:: GIVEN RECORDS ::
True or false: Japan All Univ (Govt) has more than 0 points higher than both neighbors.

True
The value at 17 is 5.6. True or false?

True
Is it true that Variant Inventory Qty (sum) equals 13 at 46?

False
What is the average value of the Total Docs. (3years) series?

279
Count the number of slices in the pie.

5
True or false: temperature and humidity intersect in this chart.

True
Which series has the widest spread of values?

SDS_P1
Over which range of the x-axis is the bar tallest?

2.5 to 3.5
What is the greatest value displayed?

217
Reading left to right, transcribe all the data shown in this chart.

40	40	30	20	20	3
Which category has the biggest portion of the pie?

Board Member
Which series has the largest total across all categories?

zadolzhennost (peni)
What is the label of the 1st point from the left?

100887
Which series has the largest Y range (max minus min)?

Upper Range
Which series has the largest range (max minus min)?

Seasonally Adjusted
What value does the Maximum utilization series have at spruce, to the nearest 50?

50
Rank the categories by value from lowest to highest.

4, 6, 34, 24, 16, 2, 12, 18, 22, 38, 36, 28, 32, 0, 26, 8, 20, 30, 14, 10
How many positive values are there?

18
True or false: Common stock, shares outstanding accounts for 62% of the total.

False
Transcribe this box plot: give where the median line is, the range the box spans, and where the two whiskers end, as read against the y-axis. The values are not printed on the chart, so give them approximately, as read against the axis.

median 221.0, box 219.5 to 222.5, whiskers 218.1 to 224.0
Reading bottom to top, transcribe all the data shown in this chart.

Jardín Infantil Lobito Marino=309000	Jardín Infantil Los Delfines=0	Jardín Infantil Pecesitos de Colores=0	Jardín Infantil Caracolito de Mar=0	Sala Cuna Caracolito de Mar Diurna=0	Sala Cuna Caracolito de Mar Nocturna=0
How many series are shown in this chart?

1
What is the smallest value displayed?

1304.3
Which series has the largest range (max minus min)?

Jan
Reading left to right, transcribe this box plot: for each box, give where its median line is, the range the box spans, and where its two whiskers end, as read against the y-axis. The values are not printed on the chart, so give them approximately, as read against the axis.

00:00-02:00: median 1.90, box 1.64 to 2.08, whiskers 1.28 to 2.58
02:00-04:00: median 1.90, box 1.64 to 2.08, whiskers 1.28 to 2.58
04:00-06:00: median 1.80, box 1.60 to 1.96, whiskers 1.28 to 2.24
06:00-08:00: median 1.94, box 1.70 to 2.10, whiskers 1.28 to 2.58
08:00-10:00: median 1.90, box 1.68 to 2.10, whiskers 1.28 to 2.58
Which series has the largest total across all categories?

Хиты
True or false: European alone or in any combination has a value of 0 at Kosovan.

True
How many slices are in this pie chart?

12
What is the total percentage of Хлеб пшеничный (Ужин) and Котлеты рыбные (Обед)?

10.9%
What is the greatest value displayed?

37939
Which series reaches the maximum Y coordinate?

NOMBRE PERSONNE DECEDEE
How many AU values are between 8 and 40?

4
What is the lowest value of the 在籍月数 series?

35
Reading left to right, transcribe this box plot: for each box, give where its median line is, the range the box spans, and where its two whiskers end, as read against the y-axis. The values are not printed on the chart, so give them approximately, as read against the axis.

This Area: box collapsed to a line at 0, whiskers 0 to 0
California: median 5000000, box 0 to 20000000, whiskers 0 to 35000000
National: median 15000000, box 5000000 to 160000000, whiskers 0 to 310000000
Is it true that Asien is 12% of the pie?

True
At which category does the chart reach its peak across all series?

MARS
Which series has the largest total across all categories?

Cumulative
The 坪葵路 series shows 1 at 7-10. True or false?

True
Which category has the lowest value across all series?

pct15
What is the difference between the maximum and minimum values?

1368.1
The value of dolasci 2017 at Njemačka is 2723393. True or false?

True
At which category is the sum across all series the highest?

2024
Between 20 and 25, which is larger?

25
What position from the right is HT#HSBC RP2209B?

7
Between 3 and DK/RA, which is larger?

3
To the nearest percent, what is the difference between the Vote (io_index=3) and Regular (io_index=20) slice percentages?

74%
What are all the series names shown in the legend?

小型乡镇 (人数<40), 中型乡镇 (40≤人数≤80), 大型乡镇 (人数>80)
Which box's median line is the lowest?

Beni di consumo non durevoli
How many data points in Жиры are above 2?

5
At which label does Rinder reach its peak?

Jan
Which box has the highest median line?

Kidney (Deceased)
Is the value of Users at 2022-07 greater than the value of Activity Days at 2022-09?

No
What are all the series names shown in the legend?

:: WHAT TO PRODUCE ::
Please copy out each line of the records that contains the word "peak", treating uppercase and lowercase as different.

:: SOLUTION TO THE PROBLEM ::
At which category does the chart reach its peak across all series?
At which label does Rinder reach its peak?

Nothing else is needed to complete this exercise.